A person commits a misdemeanor if he recklessly engages in conduct which places or may place another person in danger of death or serious bodily injury. Recklessness and danger shall be presumed where a person knowingly points a firearm at or in the direction of another, whether or not the actor believed the firearm to be loaded.

. Other cases cited by Appellant include a series of Pennsylvania cases which require the prosecution to demonstrate that actual danger existed. In the leading Pennsylvania case requiring the existence of actual danger, Commonwealth v. Trowbridge, 261 Pa.Super. 109, 395 A.2d 1337 (1978), the court analyzed the Pennsylvania statute which stated, “'A person commits a misdemeanor of the second degree if he recklessly engages in conduct which places or may place another person in danger of death or serious bodily injury.’" 395 A.2d at 1340. The court went on to point out that Pennsylvania had not adopted the second sentence of the Model Penal Code definition which stated, " ‘Recklessness and danger shall be presumed where a person knowingly points a firearm at or in the direction of another, whether or not the actor believed the firearm to be loaded.”’ Id. at 1341. This second sentence is almost identical to § 6-2-504(b). The Pennsylvania court found that, had Pennsylvania adopted the second sentence, criminal liability would be imposed for pointing an unloaded weapon.

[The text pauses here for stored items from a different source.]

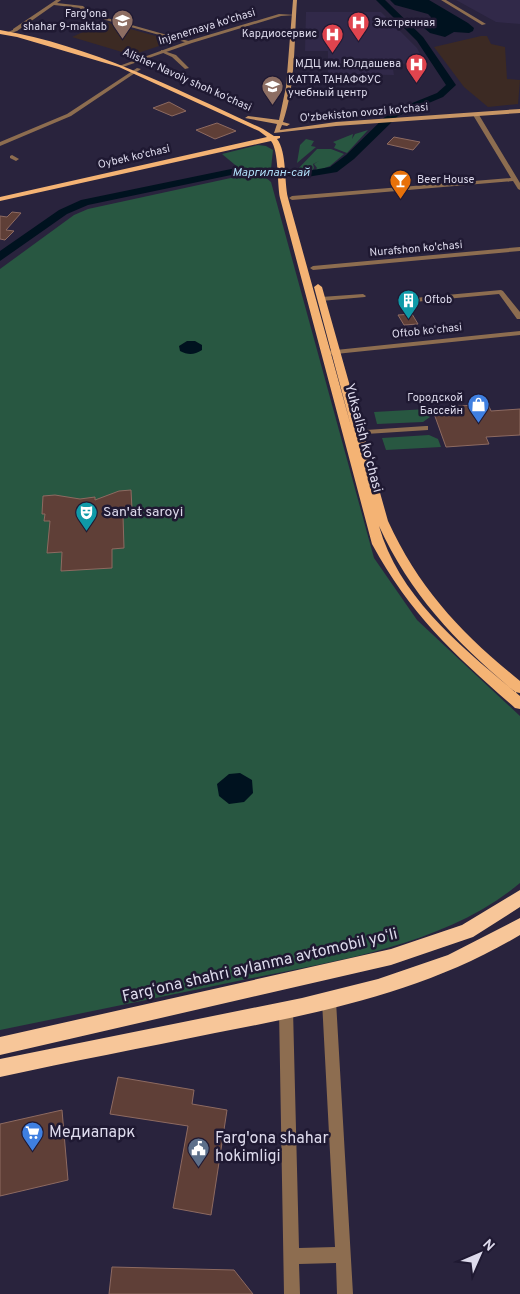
<svg xmlns="http://www.w3.org/2000/svg" width="520" height="1294" font-family="Overpass,sans-serif">
<rect width="100%" height="100%" fill="#29233d"/>
<path fill="#312949" d="M456,0h64v24l-24,-2z
M306,12h75l36,36 9,17 -34,-2 2,12 -66,-1v-23h-23z"/>
<path fill="#3c2a23" d="M105,22l69,19 -42,14 -60,-18z
M481,36h6l4,8 14,3 2,32 13,1 -2,24 -30,3 -24,-20 -30,-40z"/>
<path fill="#285741" d="M368,130l-21,23 -13,-5 2,-4 -3,-2 20,-8 -1,5 3,-5z
M306,139l8,2 -3,5 5,1 -19,16 3,-18z
M258,145l8,1 7,4 -2,19h-31l-18,-15z
M317,149h14l13,5 -14,12 -16,6 3,-4 -3,-4 5,-3 -6,3 1,4 -3,4 -14,-2z
M240,176l25,1 6,5 103,376 43,62 103,96v167c-76,64 -192,79 -287,99 -77,16 -155,32 -233,48v-761l74,-54 14,-6z
M427,409l3,8 -7,5 -46,2 -3,-12z
M429,435l9,4 3,8 -55,3 -4,-12z"/>
<path fill="#00121f" d="M390,0h39l39,23 6,5 -1,3 -4,2 -15,-1 -9,5 -15,-4 -6,-5 6,-6 1,-5 -3,-3 -33,-9z
M187,341h8l7,4v5c-8,5 -14,5 -22,1l-1,-5z
M240,773l12,7 1,13 -9,9 -15,2 -10,-8 -2,-12 12,-10z"/>
<g fill="none" stroke-linecap="round" stroke-linejoin="round">
<path fill="#00121f" fill-rule="evenodd" d="M376,0h9l38,37 33,48 -13,12 -45,19 -44,43 -17,13 -30,5 -71,-3 -148,31 -21,9 -67,47v-10l59,-41 22,-10 155,-32 71,3 23,-4 16,-12 44,-43 47,-19 9,-8 -29,-44z"/>
</g>
<path fill="#5f3f37" stroke="#8d6a61" d="M169,102l17,9 -14,5 -19,-8z
M217,123l19,8 -21,8 -19,-9z
M394,137l26,5 -7,8 -26,-6z
M12,212l9,1 -15,17 8,1 -9,9 -5,-1v-23l7,1z
M412,314l6,10 -14,1 -6,-10z
M488,404l3,7 29,-2v26l-34,2 3,7 -43,3 -14,-39z
M131,490l1,19h-5v6l-4,1 1,32 -12,1v19l-51,3 1,-19 -15,1 3,-32h-6l1,-7h-3l1,-18 12,-1 25,4 15,-2v3l24,-9z
M118,1077l76,13 -2,14 35,6 -16,105 -38,-7 15,-82 -78,-12z
M62,1110l6,70 -68,16v-72z
M112,1267l122,3 19,24h-144z"/>
<g fill="none" stroke-linecap="round" stroke-linejoin="round">
<path fill="#8d6d50" fill-rule="evenodd" d="M426,426h2v4l-62,4 -4,-2 4,-2z"/>
<path fill="#8d6d50" fill-rule="evenodd" d="M56,0h5l-4,3 26,3 2,2 -3,3 110,31 -4,1 -111,-31 3,-4 -26,-3 -37,26h-4v-2z
M441,0h5l40,24 -4,1z
M161,50l15,5 13,13 -4,1 -13,-12 -11,-5z
M137,68l4,1 -70,47 -71,30v-4l67,-28z
M476,113l3,2 41,68v7l-2,-1 -5,-8 -221,19 -3,-2 3,-2 219,-18 -38,-63z
M12,155l7,4 -3,2 -6,-3v-2z
M520,247v4l-207,19 -3,-2 3,-2z
M501,290l2,1 17,21v7h-3l-18,-25 -85,8 -3,-2 3,-2z
M363,294l3,2 -1,1 -44,4 -3,-2 3,-2z
M520,331v4l-194,20 -4,-2 4,-2z
M329,995l5,1 2,5 17,293h-16l-1,-31 -37,1 1,30h-16l-5,-284 2,-5 5,-2 5,2 2,5 6,238 36,-1 -13,-246 2,-5z"/>
<path fill="#8d6d50" fill-rule="evenodd" d="M279,14l17,1 -15,1 -89,27 -69,24 -4,-1 69,-25z
M15,29l2,2 -9,3v-2z"/>
<path fill="#c79565" fill-rule="evenodd" d="M293,0h4c-3,40 -1,84 -14,122l7,2 -3,2 -5,-1 -2,5 56,-8 184,-13v4l-184,13 -62,7 3,-9 -32,-6 3,-2 31,4 7,-33z"/>
<path fill="#f4b374" fill-rule="evenodd" d="M0,30c93,16 178,60 263,99l11,7h6v2l-3,1c10,13 7,42 11,59l63,228 -37,-139 4,-3 4,3 66,234c31,68 74,113 132,160v12l-5,-1c-58,-49 -104,-96 -136,-166 20,72 86,124 141,170v13l-5,-1c-60,-53 -104,-92 -143,-164l-92,-346c-3,-15 -1,-47 -9,-57l-271,60v-4l267,-60 -8,-6 -140,-64 -102,-30 -17,-3z"/>
<path fill="#f7c699" fill-rule="evenodd" d="M520,890v17l-47,30 -82,28 -391,90v-18l391,-88 71,-24z
M520,918v17c-93,56 -199,78 -305,98 -72,15 -143,28 -215,44v-18l302,-61 76,-19 70,-24z"/>
</g>
<defs>
<symbol id="school-pin" viewBox="-11 -11 22 30"><path d="M0 17L-7.5 6A9.5 9.5 0 1 1 7.5 6Z" fill="#8d6e63" stroke="#1f1932"/><path d="M0-5L7-2L0 1L-7-2ZM-4 1L0 2.5L4 1V4Q0 6-4 4Z" fill="#fff"/></symbol>
<symbol id="hospital-pin" viewBox="-11 -11 22 30"><path d="M0 17L-7.5 6A9.5 9.5 0 1 1 7.5 6Z" fill="#e0444e" stroke="#1f1932"/><path d="M-5-5h3v3.5h4V-5h3V5h-3V1.5h-4V5h-3Z" fill="#fff"/></symbol>
<symbol id="bar-pin" viewBox="-11 -11 22 30"><path d="M0 17L-7.5 6A9.5 9.5 0 1 1 7.5 6Z" fill="#e8710a" stroke="#1f1932"/><path d="M-6-5H6L.8 .8V4.5H3.5V6h-7V4.5H-.8V.8Z" fill="#fff"/></symbol>
<symbol id="building-pin" viewBox="-11 -11 22 30"><path d="M0 17L-7.5 6A9.5 9.5 0 1 1 7.5 6Z" fill="#0f9aa8" stroke="#1f1932"/><path d="M-4-6H4V6H1V3H-1V6H-4ZM-2.5-4.3h1.7v1.8h-1.7ZM.8-4.3h1.7v1.8H.8ZM-2.5-1h1.7V.8h-1.7ZM.8-1h1.7V.8H.8Z" fill="#fff"/></symbol>
<symbol id="shop-pin" viewBox="-11 -11 22 30"><path d="M0 17L-7.5 6A9.5 9.5 0 1 1 7.5 6Z" fill="#3f7fe0" stroke="#1f1932"/><path d="M-5-2.5h2.3a2.7 3.5 0 0 1 5.4 0H5L5.5 6h-11ZM-1.5-2.5h3a1.5 2.3 0 0 0-3 0Z" fill="#fff"/></symbol>
<symbol id="theatre-pin" viewBox="-11 -11 22 30"><path d="M0 17L-7.5 6A9.5 9.5 0 1 1 7.5 6Z" fill="#0f9aa8" stroke="#1f1932"/><path d="M-5-5.5Q0-4 5-5.5V0Q5 5 0 6Q-5 5-5 0ZM-3.3-2.5H-1v1.5H-3.3ZM1-2.5H3.3v1.5H1ZM-2.8 1Q0 5.5 2.8 1Z" fill="#fff"/></symbol>
<symbol id="supermarket-pin" viewBox="-11 -11 22 30"><path d="M0 17L-7.5 6A9.5 9.5 0 1 1 7.5 6Z" fill="#3f7fe0" stroke="#1f1932"/><path d="M-6-5.5h2.5l.6 2H6L4.5 2H-2.5L-4.4-4H-6ZM-1.5 3.2a1.3 1.3 0 1 0 .1 0ZM3 3.2a1.3 1.3 0 1 0 .1 0Z" fill="#fff"/></symbol>
<symbol id="civic-pin" viewBox="-11 -11 22 30"><path d="M0 17L-7.5 6A9.5 9.5 0 1 1 7.5 6Z" fill="#5c6f8a" stroke="#1f1932"/><path d="M-.6-6.5H3V-4.5H.6V-3L4-1V1h2V6H-6V1h2V-1L-.6-3ZM-1.2 2.5V6h2.4V2.5Z" fill="#fff"/></symbol>
</defs>
<g fill-rule="evenodd">
<use href="#school-pin" x="110" y="8" width="25" height="34"/>
<use href="#hospital-pin" x="346" y="10" width="25" height="34"/>
<use href="#hospital-pin" x="320" y="22" width="25" height="34"/>
<use href="#hospital-pin" x="404" y="52" width="25" height="34"/>
<use href="#school-pin" x="260" y="74" width="25" height="34"/>
<use href="#bar-pin" x="388" y="168" width="25" height="34"/>
<use href="#building-pin" x="396" y="288" width="25" height="34"/>
<use href="#shop-pin" x="466" y="392" width="25" height="34"/>
<use href="#theatre-pin" x="74" y="500" width="25" height="34"/>
<use href="#supermarket-pin" x="20" y="1120" width="25" height="34"/>
<use href="#civic-pin" x="186" y="1136" width="25" height="34"/>
</g>
<g text-anchor="middle" dominant-baseline="central" stroke-width="5" stroke-linejoin="round" paint-order="stroke">
<g font-size="11" fill="#dddaec" stroke="#1f1932" text-anchor="end">
<text x="107" y="14">Farg'ona<tspan x="107" dy="13">shahar 9-maktab</tspan></text>
<text x="374" y="23" text-anchor="start">Экстренная</text>
<text x="317" y="34">Кардиосервис</text>
<text x="401" y="64">МДЦ им. Юлдашева</text>
<text x="288" y="80" text-anchor="start">КАТТА ТАНАФФУС<tspan x="288" dy="13">учебный центр</tspan></text>
<text x="417" y="180" text-anchor="start">Beer House</text>
<text x="424" y="300" text-anchor="start">Oftob</text>
<text x="463" y="398">Городской<tspan x="463" dy="13">Бассейн</tspan></text>
</g>
<g font-size="11" fill="#dddaec" stroke="#1f1932">
<text transform="translate(207 27) rotate(-17)">Injenernaya ko'chasi</text>
<text transform="translate(187 80) rotate(24)">Alisher Navoiy shoh koʻchasi</text>
<text transform="translate(364 113) rotate(-5)">O'zbekiston ovozi ko'chasi</text>
<text transform="translate(134 157) rotate(-13)">Oybek ko‘chasi</text>
<text transform="translate(416 249) rotate(-5)">Nurafshon ko'chasi</text>
<text transform="translate(427 331) rotate(-6)">Oftob koʻchasi</text>
</g>
<g font-size="12" font-style="italic" fill="#afddf7" stroke="#1f1932">
<text x="271" y="173">Маргилан-сай</text>
</g>
<g font-size="14" fill="#dddaec" stroke="#1f1932">
<text transform="translate(363 438) rotate(75)">Yuksalish koʻchasi</text>
</g>
<g font-size="14" fill="#dddaec" stroke="#1f1932" text-anchor="start">
<text x="103" y="512">San'at saroyi</text>
</g>
<g font-size="16" fill="#dddaec" stroke="#1f1932">
<text transform="translate(260 966) rotate(-13)">Fargʻona shahri aylanma avtomobil yoʻli</text>
</g>
<g font-size="16" fill="#dddaec" stroke="#1f1932" text-anchor="start">
<text x="49" y="1133">Медиапарк</text>
<text x="215" y="1139">Farg'ona shahar<tspan x="215" dy="18">hokimligi</tspan></text>
</g>
</g>
<g transform="translate(480 1254) rotate(45)" stroke="#1f1932" stroke-width="4" paint-order="stroke">
<path d="M0-4L9 19L0 12L-9 19Z" fill="#dddaec"/>
<text y="-8" font-size="14" font-weight="bold" text-anchor="middle" fill="#dddaec">N</text>
</g>
</svg>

Id. The Pennsylvania court’s analysis merely reinforces our interpretation.

. Appellant also cites Pena for the proposition that probationers and parolees share the same Fourth Amendment protections. 792 P.2d at 1357 n. 10.

. According to Samuel M. Davis, Rights of Juveniles § 3.6 (2d ed. 1991), all states which have considered the applicability of the Fourth Amendment to juvenile proceedings have found that the Fourth Amendment is applicable.

. Section 14-6-229(f)(vii) was amended by 1991 Wyo.Sess.Laws ch. 196, § 1 effective March 4, 1991.

. We interpret Appellant's argument as merely going to whether the probation officer must reasonably suspect that a probation violation exists before he searches Appellant's residence. Appellant has no standing to contest a violation of his parents' constitutional rights. Johnson v. Schrader, 502 P.2d 371 (Wyo.1972), on reh’g, 507 P.2d 814 (Wyo.1973).